My marriage crumbled, my chronic health issues continued to plague me and I lost my son to death by suicide. And all the way through those milestones, I missed my mother dreadfully: in the good times and in the bad.

Would I have made some of the decisions I did, if I had her here to talk to? Would my relationship with my children have been different, if their grandmother had been here to lavish love on them and to continue to support their mother? Would I have grown to be as strong and as determined and as independent as I am, if she had still been here for me to lean in to?

And Harry, my miracle baby, the child I thought I would never have: I will not have an adult relationship with my son as well. I will never see my boy graduate university or get married, or have children. I won’t see any rounding out of the sharp edges of youth into a more mellowed and considered adulthood. I miss out on all of those moments, just as I missed out on sharing mine with my mother.

I don’t understand life sometimes; it challenges me a lot.

Those regrets, the impossible wish list, the bucket list that will never be fulfilled… all of those things can knit together to create poignant moments that can sometimes be a blessing in and of themselves.
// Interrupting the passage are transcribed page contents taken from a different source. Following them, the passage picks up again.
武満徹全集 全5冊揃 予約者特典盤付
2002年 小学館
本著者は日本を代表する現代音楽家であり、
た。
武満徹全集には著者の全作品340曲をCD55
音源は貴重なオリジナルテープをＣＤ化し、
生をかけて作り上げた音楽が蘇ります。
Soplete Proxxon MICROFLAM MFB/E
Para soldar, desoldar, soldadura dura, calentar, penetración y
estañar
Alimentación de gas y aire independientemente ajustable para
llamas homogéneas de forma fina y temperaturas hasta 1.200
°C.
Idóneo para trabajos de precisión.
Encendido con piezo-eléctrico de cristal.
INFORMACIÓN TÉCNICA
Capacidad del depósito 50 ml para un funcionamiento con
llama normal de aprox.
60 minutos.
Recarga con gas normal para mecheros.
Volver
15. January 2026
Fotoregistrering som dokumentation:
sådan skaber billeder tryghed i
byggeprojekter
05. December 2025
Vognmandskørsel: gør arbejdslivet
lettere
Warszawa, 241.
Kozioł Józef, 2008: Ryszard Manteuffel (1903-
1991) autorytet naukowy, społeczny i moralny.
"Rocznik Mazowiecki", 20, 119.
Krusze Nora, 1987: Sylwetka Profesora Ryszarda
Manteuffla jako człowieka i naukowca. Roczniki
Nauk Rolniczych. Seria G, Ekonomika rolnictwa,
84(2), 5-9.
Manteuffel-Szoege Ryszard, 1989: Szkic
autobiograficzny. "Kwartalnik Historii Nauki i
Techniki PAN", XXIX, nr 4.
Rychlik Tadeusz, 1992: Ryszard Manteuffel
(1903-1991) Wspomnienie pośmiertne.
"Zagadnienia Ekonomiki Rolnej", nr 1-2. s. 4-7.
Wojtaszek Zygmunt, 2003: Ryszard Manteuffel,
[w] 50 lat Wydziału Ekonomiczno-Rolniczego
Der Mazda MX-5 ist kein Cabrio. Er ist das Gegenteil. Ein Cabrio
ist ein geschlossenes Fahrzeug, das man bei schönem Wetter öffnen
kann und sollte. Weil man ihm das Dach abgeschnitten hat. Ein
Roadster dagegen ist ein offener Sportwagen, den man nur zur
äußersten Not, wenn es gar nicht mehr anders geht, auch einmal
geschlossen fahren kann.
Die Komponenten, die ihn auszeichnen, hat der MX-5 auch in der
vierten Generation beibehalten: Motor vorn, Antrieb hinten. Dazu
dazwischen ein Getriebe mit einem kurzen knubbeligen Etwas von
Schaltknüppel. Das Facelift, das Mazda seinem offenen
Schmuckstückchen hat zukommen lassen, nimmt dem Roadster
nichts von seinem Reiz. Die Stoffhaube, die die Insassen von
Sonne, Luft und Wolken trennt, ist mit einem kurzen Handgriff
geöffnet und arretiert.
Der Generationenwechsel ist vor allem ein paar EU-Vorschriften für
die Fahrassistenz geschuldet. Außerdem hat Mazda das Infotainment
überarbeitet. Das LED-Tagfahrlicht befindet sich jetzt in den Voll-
Like being able to spend so much time with my family, knowing we share the same history, with layers of the same memories, and understanding that they grieve with me. Like enjoying each day I am gifted, as I have a very real knowledge of how tenuous this thing we call life can be. Like appreciating the moments, the memories created within the confines of my heart, the fleeting glimpses I’m gifted, of my mum and my son, even years after their deaths.

Love never dies; I just need to remind my heart sometimes that it is OK for me to rest in the love it encases. I don’t need to hold on, so desperately tightly, to the finite memories that swirl around me — love never dies. Life goes on, and these things, that remind me of you (and you), these new experiences, these new memories: they don’t have to hurt me, they don’t need to puddle around at my feet as extra regrets. Love never dies — you walk with me, each step along the road. Life does go on, and I don’t need to feel guilty for living it without you. Love never dies.